Botswana is widely regarded as an exceptional African Success Story. As evidenced by economic and governance indicators, Botswana ranks amongst the highest in Africa in regard to political stability, control of corruption, government effectiveness, voice and accountability, regulatory quality, or rule of law (e.g. Commonwealth Business Council, 2009; World Bank Institute (WBI); Botswana Embassy, 2008; Bertelsmann Foundation, 2008). The national Vision 2016, “a development ideal which pre-dates the Millennium Development Goals (MDG) by some two years, articulates Botswana’s long-term development aspirations and provides a broad framework for development. … The aspirations of Vision 2016 and the MDGs are complementary and therefore none needs to be promoted at the detriment of the other” (United Nations Development Programme).
One of the seven pillars of Vision 2016 (Presidential Task Group on a Long Term Vision for Botswana, 2007) calls for an educated and informed nation after 50 years of independence which will contribute to an overall objective to transform Botswana into a Knowledge Society with research and innovation the cornerstones of development. Hence, the major goals of the recently approved new tertiary education policy, “Towards a Knowledge Society” (Government of Botswana, Ministry of Education and Skills Development, 2008), are to enhance relevance, ensure quality, maintain diversity of choice and increase access - including more than doubling the ratio of young people entering tertiary education within two decades. Science, technology and innovation are considered as crucial areas of development in Botswana’s drive towards achieving the national Vision 2016 and the MDG objectives as well as the further transformation into a knowledge-based economy.
Botswana is a free market economy with a liberal tax and foreign exchange regime, but with a domination of mineral extraction, principally diamond mining. In an effort to diversify the economy and to facilitate the necessary investment activity both within and beyond the mining sector, government has set up several hubs. By focussing on the sectors of diamonds, agriculture, medicine, transport, tourism, education, and innovation, the hubs serve to support the conditions for doing business in Botswana. Whereas the first five hubs address specific sectors, the latter two follow a multi-disciplinary approach. The Botswana Education Hub (BEH) aims to encourage leading international universities to establish schools and programmes with a strong emphasis on the globally relevant theme of sustainable development and in support of the market sectors earmarked for growth. By adding partnerships and linkages between local HE institutions and global academia, Botswana also is determined to become a viable contender in the regional graduate student arena and exporter of knowledge-based products and services.

· · · · · · ·

— Task —
Reproduce verbatim the portion of the passage on Botswana's development starting with "Botswana is widely" and going on through "Nations Development Programme).".

— Extracted records —
· · · · · · ·

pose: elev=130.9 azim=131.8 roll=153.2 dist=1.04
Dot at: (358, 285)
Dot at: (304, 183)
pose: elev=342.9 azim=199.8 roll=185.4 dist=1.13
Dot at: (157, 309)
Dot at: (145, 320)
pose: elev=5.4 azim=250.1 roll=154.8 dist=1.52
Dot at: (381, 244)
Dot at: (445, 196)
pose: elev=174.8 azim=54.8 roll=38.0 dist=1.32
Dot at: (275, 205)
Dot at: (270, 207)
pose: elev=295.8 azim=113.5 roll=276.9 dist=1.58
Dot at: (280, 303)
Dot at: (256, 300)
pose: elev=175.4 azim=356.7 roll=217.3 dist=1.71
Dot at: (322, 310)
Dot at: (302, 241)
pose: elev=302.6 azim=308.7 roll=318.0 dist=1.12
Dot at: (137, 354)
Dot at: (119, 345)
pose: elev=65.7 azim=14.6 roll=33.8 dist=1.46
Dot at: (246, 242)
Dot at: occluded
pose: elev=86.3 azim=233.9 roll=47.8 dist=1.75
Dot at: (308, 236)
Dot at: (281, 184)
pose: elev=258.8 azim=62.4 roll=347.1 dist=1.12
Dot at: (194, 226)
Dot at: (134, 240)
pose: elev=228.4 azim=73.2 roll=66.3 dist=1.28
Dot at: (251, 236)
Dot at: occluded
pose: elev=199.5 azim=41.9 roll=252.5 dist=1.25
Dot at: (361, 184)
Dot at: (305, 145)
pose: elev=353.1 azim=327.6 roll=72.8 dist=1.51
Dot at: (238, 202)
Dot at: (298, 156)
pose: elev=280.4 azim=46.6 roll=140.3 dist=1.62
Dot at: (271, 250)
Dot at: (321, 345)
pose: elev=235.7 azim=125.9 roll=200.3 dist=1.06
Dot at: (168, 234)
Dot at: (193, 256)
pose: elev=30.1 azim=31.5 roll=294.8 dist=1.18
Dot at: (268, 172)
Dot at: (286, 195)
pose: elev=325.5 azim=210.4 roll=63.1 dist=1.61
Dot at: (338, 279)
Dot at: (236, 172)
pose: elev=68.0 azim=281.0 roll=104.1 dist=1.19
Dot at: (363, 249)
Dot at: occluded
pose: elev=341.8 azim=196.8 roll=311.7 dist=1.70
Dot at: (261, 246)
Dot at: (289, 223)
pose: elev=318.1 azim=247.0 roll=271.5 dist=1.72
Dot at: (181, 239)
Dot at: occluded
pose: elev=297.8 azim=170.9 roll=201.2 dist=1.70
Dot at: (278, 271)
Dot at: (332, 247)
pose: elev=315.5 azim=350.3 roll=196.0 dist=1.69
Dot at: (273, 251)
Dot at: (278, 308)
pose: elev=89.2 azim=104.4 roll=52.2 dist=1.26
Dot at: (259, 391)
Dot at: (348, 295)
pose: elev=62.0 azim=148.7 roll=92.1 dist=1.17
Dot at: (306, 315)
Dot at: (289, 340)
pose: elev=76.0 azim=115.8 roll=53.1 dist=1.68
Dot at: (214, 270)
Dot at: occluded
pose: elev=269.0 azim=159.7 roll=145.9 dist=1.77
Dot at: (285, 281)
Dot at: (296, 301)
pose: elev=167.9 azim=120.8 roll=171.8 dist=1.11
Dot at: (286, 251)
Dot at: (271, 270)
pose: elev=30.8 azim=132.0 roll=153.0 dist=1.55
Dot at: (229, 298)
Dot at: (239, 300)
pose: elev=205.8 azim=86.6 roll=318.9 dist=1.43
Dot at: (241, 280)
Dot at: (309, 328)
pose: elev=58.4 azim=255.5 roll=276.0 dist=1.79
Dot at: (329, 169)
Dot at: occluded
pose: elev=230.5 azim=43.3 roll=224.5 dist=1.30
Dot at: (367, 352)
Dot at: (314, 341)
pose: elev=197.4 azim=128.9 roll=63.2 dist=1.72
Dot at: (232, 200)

· · · · · · ·

— Completed task —
Botswana is widely regarded as an exceptional African Success Story. As evidenced by economic and governance indicators, Botswana ranks amongst the highest in Africa in regard to political stability, control of corruption, government effectiveness, voice and accountability, regulatory quality, or rule of law (e.g. Commonwealth Business Council, 2009; World Bank Institute (WBI); Botswana Embassy, 2008; Bertelsmann Foundation, 2008). The national Vision 2016, “a development ideal which pre-dates the Millennium Development Goals (MDG) by some two years, articulates Botswana’s long-term development aspirations and provides a broad framework for development. … The aspirations of Vision 2016 and the MDGs are complementary and therefore none needs to be promoted at the detriment of the other” (United Nations Development Programme).